In the sacristy I went in search of an official guidebook. In my halting French I presented myself to Madame La Personne In Charge Of Les Brochures. ‘Bonjour. Estce que vous avez beaucoup de people qui come flocking à l’église en cherchant les clues de Dan Brown?’ At the words ‘Dan Brown’ her kindly old face seemed to implode in slow motion. She sighed and shook her weary head: ‘Malheureusement.’ Mind you, those knotty old hands were nimble enough when I proffered the whopping 10 euros she demanded for a flimsy guidebook.

The final point on the tour is a notice in the transept designed to put Codeheads in their place. Posted in French, English and Spanish, its tone is a model of elegant froideur. ‘Contrary to fanciful allegations in a recent bestselling novel, this is not the vestige of a pagan temple.... No mystical notion can be derived from this instrument of astronomy except to acknowledge that God the Creator is the Master of time.’ So there.

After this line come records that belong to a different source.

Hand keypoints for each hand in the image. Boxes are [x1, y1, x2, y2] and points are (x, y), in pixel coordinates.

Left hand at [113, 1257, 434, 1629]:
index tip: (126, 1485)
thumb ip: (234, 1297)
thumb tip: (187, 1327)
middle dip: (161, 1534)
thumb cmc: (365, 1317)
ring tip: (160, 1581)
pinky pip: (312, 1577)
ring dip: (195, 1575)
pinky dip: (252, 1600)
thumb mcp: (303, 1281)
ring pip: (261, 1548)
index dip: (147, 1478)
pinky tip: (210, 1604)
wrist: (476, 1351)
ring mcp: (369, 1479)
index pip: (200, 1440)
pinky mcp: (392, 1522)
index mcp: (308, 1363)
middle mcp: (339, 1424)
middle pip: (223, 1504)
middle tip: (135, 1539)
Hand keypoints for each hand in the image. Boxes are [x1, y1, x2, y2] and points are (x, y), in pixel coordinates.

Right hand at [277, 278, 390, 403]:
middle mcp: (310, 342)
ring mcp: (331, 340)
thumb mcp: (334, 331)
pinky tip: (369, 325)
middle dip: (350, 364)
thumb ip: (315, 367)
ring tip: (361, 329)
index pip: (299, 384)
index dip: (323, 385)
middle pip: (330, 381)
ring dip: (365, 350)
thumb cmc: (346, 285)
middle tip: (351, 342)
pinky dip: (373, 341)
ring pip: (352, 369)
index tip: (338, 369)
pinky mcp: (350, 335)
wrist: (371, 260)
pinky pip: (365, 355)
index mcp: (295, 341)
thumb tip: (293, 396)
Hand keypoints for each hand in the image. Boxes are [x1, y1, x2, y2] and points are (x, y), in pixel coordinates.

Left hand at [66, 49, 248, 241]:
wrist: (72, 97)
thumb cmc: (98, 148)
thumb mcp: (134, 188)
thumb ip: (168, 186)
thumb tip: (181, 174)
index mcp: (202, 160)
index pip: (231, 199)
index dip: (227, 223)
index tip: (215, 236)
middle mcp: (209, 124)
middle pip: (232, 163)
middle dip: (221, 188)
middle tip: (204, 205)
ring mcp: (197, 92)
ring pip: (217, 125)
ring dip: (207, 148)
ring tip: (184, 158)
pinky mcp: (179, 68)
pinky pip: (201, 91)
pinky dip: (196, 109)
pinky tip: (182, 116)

Why has the book created such spasms of anxiety throughout the literary world? Answer: it does too much. It is both intel lectually absorbing and full of cheap thrills. It thus intermingles two life principles which are generally set apart, namely entertainment and learning, or, more starkly, fun and art. Fun equals irresponsible frivolity. Art equals discipline and selfimprovement. To unite the rival pretenders within a single entity creates confusion. Which of my two natures am I engaging? Fun-me or Art-me? The answer cannot be both. But with Brown it is. Hence you’ll hear people say, ‘Oh, it’s really badly written,’ to excuse their Art side for enjoying the Fun aspects of the novel. But within the constraints of the genre, the book is brilliantly assembled. Brown has pickpocketed bits of learning from a vast range of academic disciplines and woven them into a fascinating narrative. What further unsettles high-minded chaps like me is the discovery that my knowledge of Renaissance art, Bible study, philology and mediaeval history turns out to be so threadbare that it can be significantly supplemented by a popular thriller. That’s a hard pill to swallow. Dan Brown’s crime is that he is smarter and better informed than you and me. He’s miles richer, too, of course. But the clincher is that he’s from over there. Don’t expect a civilised European to be grateful when a sodding Yank has just told him he’s a dunce.